Мусорщик с сомнением оглядел дело своих рук. Что он совершает, разрушая снаряжение темного человека? Это было безумно, лишено всякого смысла. Ему следует соединить все это, и как можно скорее. Да, но это отличная взрывчатка. Отличные пожары. Здесь полно реактивного горючего. Вертолеты взлетят в воздух. Так красиво!

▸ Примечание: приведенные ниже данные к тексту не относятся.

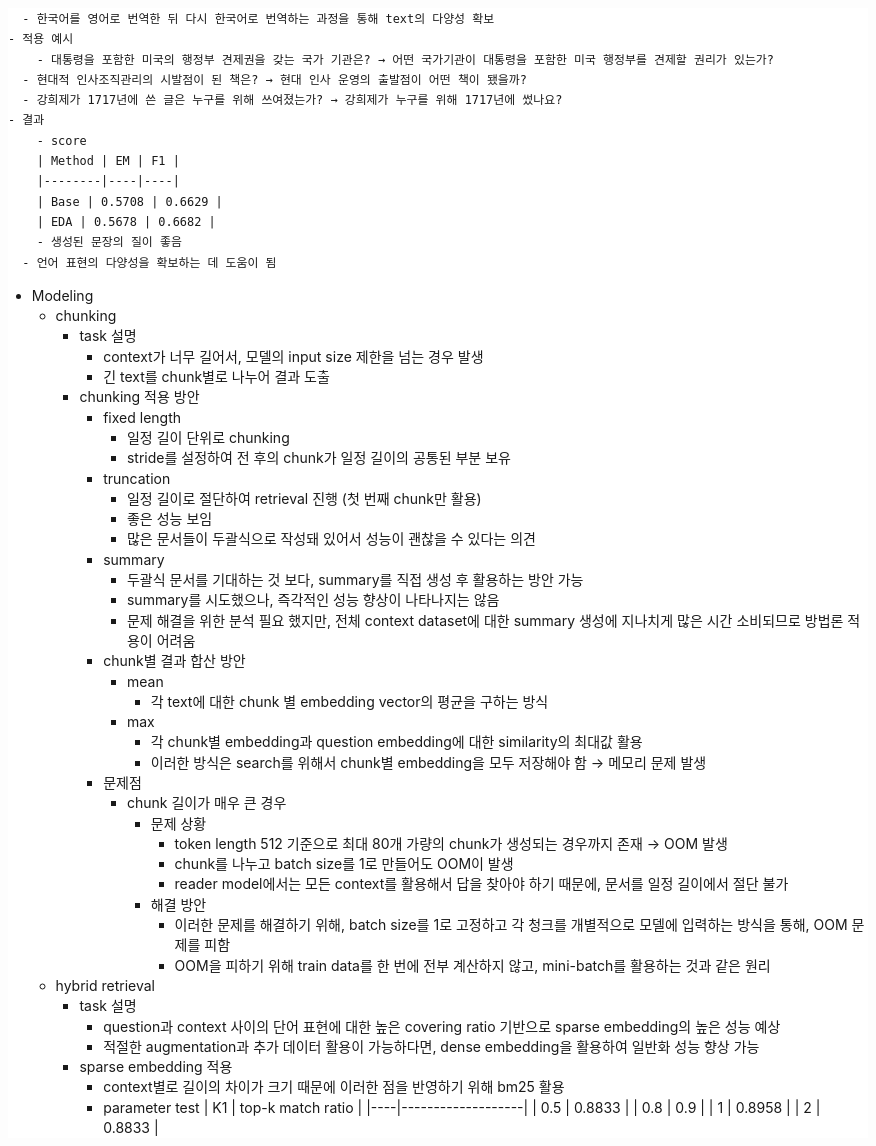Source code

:       - 한국어를 영어로 번역한 뒤 다시 한국어로 번역하는 과정을 통해 text의 다양성 확보
    - 적용 예시
	    - 대통령을 포함한 미국의 행정부 견제권을 갖는 국가 기관은? → 어떤 국가기관이 대통령을 포함한 미국 행정부를 견제할 권리가 있는가?
  	  - 현대적 인사조직관리의 시발점이 된 책은? → 현대 인사 운영의 출발점이 어떤 책이 됐을까?
   	  - 강희제가 1717년에 쓴 글은 누구를 위해 쓰여졌는가? → 강희제가 누구를 위해 1717년에 썼나요?
    - 결과
    	- score
        | Method | EM | F1 |
        |--------|----|----|
        | Base | 0.5708 | 0.6629 |
        | EDA | 0.5678 | 0.6682 |
	    - 생성된 문장의 질이 좋음
  	  - 언어 표현의 다양성을 확보하는 데 도움이 됨
	
- Modeling
  - chunking
    - task 설명
      - context가 너무 길어서, 모델의 input size 제한을 넘는 경우 발생
      - 긴 text를 chunk별로 나누어 결과 도출
    - chunking 적용 방안
      - fixed length
        - 일정 길이 단위로 chunking
        - stride를 설정하여 전 후의 chunk가 일정 길이의 공통된 부분 보유
      - truncation
        - 일정 길이로 절단하여 retrieval 진행 (첫 번째 chunk만 활용)
        - 좋은 성능 보임
        - 많은 문서들이 두괄식으로 작성돼 있어서 성능이 괜찮을 수 있다는 의견
      - summary
        - 두괄식 문서를 기대하는 것 보다, summary를 직접 생성 후 활용하는 방안 가능
        - summary를 시도했으나, 즉각적인 성능 향상이 나타나지는 않음
        - 문제 해결을 위한 분석 필요 했지만, 전체 context dataset에 대한 summary 생성에 지나치게 많은 시간 소비되므로 방법론 적용이 어려움
      - chunk별 결과 합산 방안
        - mean
          - 각 text에 대한 chunk 별 embedding vector의 평균을 구하는 방식
        - max
          - 각 chunk별 embedding과 question embedding에 대한  similarity의 최대값 활용
          - 이러한 방식은 search를 위해서 chunk별 embedding을 모두 저장해야 함 → 메모리 문제 발생
      - 문제점
        - chunk 길이가 매우 큰 경우
          - 문제 상황
            - token length 512 기준으로 최대 80개 가량의 chunk가 생성되는 경우까지 존재 → OOM 발생
            - chunk를 나누고 batch size를 1로 만들어도 OOM이 발생
            - reader model에서는 모든 context를 활용해서 답을 찾아야 하기 때문에, 문서를 일정 길이에서 절단 불가
          - 해결 방안
            - 이러한 문제를 해결하기 위해, batch size를 1로 고정하고 각 청크를 개별적으로 모델에 입력하는 방식을 통해, OOM 문제를 피함
            - OOM을 피하기 위해 train data를 한 번에 전부 계산하지 않고, mini-batch를 활용하는 것과 같은 원리
  - hybrid retrieval
    - task 설명
      - question과 context 사이의 단어 표현에 대한 높은 covering ratio 기반으로 sparse embedding의 높은 성능 예상
      - 적절한 augmentation과 추가 데이터 활용이 가능하다면, dense embedding을 활용하여 일반화 성능 향상 가능
    - sparse embedding 적용
      - context별로 길이의 차이가 크기 때문에 이러한 점을 반영하기 위해 bm25 활용
      - parameter test
        | K1 | top-k match ratio |
        |----|-------------------|
        | 0.5 | 0.8833 |
        | 0.8 | 0.9 |
        | 1 | 0.8958 |
        | 2 | 0.8833 |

И Мусорщик разом перечеркнул свою новую жизнь. Он рысью бросился к своему вездеходу, на его почерневшем от солнца лице застыла плотоядная улыбка. Он сел в машину и поехал прочь… но не слишком далеко. Он ждал, и наконец бензовоз выехал из гаража и пополз по асфальту, напоминая огромного оливково-коричневатого жука. А когда он взорвался, щедро разбрызгивая огонь во все стороны, Мусорщик выронил бинокль и закричал в небо, потрясая сжатыми кулаками в приливе невыразимого веселья. Но радость длилась недолго. Ее сменили смертельный ужас и мрачное сожаление.